▸ PROBLEM REQUIREMENTS:
The required output is the lines below from the line containing "C.5. Processing location" to the line containing "C.6. Instruction on", inclusive, retyped exactly. No other lines belong in it.

▸ ENTRIES PROVIDED:
====================
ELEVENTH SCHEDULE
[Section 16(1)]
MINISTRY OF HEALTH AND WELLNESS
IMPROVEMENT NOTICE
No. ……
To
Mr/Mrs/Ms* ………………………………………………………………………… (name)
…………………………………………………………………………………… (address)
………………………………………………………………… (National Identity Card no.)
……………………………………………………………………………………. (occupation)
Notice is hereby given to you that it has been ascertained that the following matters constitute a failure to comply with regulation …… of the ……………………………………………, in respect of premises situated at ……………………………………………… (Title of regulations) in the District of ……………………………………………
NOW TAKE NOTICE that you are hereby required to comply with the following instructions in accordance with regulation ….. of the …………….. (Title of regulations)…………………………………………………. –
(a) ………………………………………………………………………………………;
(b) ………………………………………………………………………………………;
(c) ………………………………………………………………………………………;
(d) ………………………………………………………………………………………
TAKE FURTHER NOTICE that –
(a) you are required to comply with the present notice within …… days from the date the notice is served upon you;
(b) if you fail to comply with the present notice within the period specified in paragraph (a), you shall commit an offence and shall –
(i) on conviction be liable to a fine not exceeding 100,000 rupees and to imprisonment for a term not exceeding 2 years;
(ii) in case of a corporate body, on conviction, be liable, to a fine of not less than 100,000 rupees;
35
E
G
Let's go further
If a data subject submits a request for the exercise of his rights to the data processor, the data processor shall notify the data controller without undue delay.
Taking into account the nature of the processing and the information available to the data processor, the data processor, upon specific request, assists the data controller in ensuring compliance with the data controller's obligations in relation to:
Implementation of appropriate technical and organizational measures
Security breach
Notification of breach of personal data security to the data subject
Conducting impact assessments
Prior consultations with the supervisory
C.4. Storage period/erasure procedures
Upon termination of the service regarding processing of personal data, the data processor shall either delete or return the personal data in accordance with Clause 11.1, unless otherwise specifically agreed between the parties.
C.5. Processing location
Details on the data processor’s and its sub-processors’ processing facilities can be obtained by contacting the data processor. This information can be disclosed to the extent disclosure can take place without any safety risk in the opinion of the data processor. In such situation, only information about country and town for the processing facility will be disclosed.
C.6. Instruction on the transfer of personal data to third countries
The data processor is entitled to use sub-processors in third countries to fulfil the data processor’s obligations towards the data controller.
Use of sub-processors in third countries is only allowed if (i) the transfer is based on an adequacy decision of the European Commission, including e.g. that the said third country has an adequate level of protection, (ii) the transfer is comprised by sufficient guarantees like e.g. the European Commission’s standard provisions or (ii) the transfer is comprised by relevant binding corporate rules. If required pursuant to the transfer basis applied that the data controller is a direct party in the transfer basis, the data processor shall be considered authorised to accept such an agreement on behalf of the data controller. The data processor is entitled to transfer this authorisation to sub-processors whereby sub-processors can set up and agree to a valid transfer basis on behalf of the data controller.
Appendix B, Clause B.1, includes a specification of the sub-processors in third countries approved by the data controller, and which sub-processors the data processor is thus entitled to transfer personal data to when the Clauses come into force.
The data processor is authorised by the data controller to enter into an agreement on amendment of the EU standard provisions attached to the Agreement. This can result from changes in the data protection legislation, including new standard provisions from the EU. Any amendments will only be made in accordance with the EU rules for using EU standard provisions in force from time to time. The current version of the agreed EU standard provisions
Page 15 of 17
====================
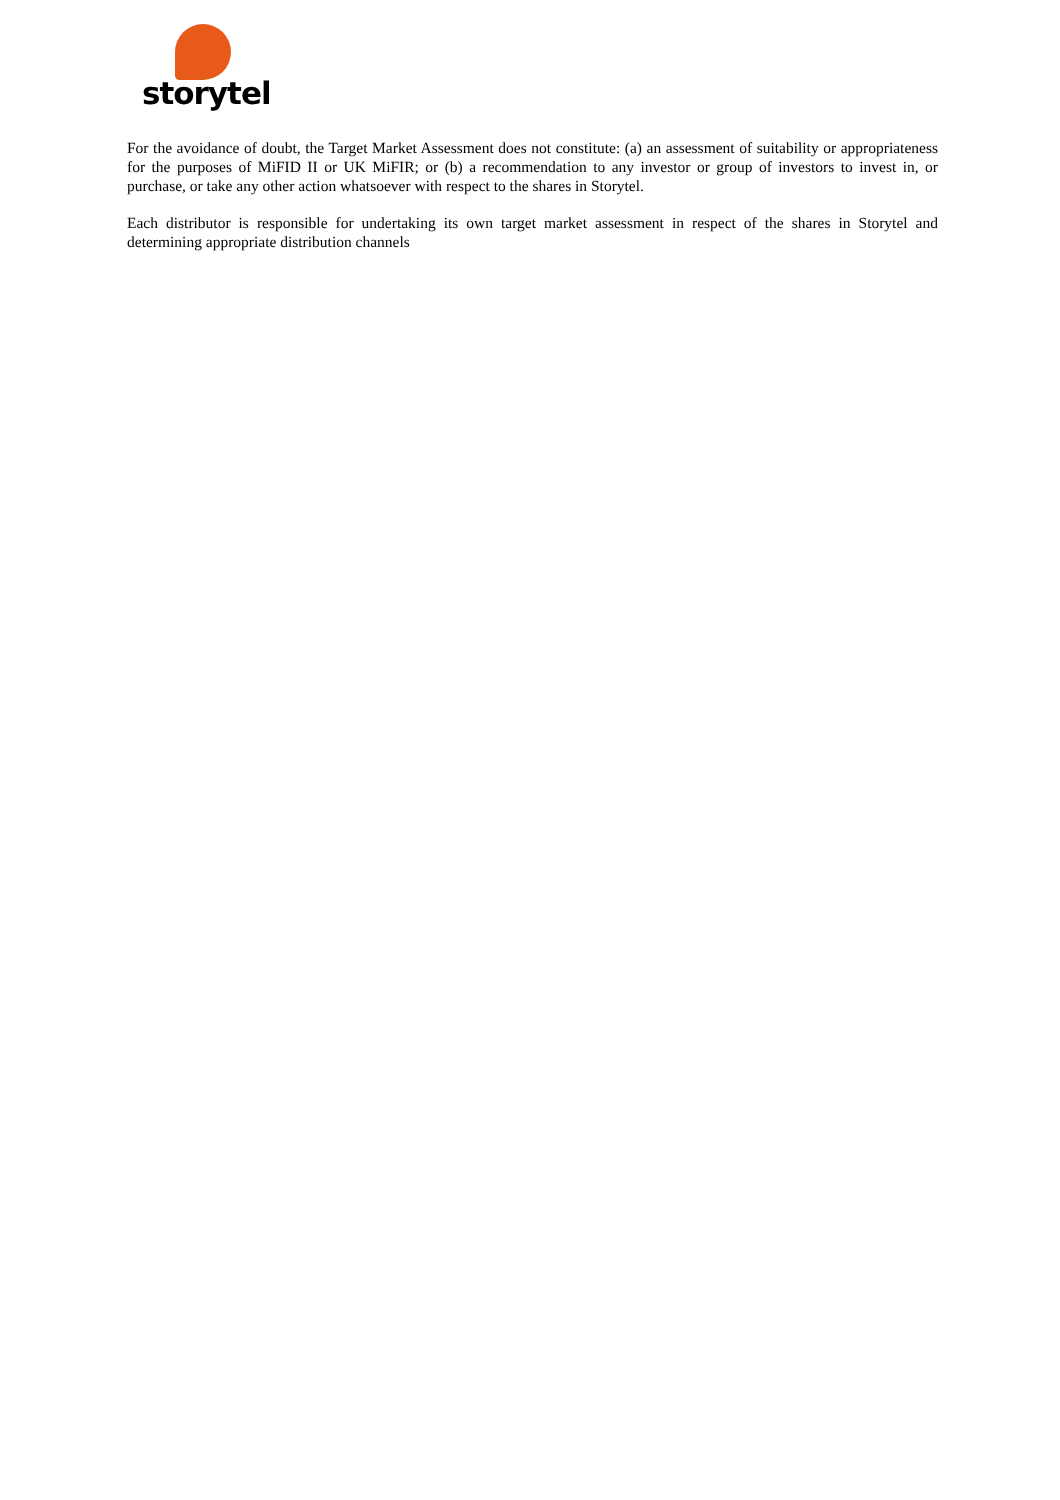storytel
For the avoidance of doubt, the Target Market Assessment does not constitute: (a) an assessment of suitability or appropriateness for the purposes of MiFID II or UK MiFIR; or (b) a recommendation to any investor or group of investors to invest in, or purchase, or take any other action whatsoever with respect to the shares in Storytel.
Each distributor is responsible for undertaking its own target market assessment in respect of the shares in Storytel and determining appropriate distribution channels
====================
▸ EXERCISE RESPONSE:
C.5. Processing location
Details on the data processor’s and its sub-processors’ processing facilities can be obtained by contacting the data processor. This information can be disclosed to the extent disclosure can take place without any safety risk in the opinion of the data processor. In such situation, only information about country and town for the processing facility will be disclosed.
C.6. Instruction on the transfer of personal data to third countries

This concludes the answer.